▸ **Page text**
· · · · ·
Delivery Semantics & Reliability

This module explores the core principles of Kafka delivery semantics and reliability, deriving solutions from first principles and hardware constraints to build world-class, production-ready expertise.

Imagine you are running a high-frequency trading platform. If you lose a “buy” order, you lose money. If you duplicate a “buy” order, you buy twice as much stock and risk bankruptcy. But if you are just tracking user clicks on a website, losing a few clicks is fine, and grinding the system to a halt to guarantee every single click is recorded is a terrible tradeoff.

In distributed systems, the network is fundamentally unreliable—packets drop, nodes crash, and disks fail. Kafka provides three distinct levels of delivery guarantees, allowing you to tune the tradeoff between throughput and data safety. Let’s break them down.
· · · · ·
▸ **Provided records**
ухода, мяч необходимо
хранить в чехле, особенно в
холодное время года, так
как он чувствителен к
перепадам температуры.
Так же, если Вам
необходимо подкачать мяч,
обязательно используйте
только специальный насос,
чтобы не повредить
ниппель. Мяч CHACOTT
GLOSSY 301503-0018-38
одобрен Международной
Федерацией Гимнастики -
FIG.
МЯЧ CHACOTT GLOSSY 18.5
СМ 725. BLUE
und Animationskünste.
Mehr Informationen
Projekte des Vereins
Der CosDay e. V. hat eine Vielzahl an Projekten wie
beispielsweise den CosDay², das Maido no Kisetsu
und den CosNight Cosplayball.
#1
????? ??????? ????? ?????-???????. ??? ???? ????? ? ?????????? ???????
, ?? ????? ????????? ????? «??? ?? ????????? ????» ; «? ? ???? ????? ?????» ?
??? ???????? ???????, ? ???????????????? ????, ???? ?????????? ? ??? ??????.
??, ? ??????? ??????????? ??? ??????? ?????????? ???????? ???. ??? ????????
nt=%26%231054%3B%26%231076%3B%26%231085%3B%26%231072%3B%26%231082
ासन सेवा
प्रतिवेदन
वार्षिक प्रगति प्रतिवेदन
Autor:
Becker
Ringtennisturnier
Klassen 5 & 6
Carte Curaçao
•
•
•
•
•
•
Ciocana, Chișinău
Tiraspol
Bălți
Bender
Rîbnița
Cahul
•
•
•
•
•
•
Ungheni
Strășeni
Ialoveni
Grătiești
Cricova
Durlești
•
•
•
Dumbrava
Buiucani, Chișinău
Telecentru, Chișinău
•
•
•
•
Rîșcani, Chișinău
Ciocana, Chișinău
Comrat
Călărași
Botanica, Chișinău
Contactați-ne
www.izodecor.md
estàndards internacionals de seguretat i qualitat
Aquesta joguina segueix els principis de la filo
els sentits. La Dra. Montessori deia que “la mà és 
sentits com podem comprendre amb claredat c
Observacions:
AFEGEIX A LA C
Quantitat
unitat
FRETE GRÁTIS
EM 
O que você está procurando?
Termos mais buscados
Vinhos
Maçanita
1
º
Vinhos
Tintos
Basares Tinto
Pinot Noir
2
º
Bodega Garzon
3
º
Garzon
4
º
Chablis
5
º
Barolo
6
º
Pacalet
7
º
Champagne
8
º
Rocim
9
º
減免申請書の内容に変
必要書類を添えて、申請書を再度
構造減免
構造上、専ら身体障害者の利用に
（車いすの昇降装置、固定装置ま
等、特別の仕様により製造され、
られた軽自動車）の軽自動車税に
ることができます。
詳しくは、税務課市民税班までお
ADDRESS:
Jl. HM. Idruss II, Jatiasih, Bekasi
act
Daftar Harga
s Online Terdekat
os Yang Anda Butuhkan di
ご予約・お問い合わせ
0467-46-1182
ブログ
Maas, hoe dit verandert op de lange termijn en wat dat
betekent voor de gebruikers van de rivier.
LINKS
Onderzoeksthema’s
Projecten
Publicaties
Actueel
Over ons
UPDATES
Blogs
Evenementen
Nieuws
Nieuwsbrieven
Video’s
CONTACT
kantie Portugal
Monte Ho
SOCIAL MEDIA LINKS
· · · · ·
▸ **Work item A**
Answer these questions from the Kafka delivery page, one per line:
(i) What happens if a "buy" order is duplicated on the trading platform?
(ii) What three failures does the page list to show that the network is unreliable?
(iii) Between which two things do Kafka's delivery guarantees let you tune the tradeoff?
▸ **Work item B**
Rewrite the rows as a JSON list of strings, one string per line and no blank lines. Cover only the stretch from the start of the rows through the line containing "ниппель. Мяч CHACOTT".

▸ **Exercise result A**
(i) You buy twice as much stock and risk bankruptcy.
(ii) Packets drop, nodes crash, and disks fail.
(iii) Throughput and data safety.

▸ **Exercise result B**
[
  "ухода, мяч необходимо",
  "хранить в чехле, особенно в",
  "холодное время года, так",
  "как он чувствителен к",
  "перепадам температуры.",
  "Так же, если Вам",
  "необходимо подкачать мяч,",
  "обязательно используйте",
  "только специальный насос,",
  "чтобы не повредить",
  "ниппель. Мяч CHACOTT"
]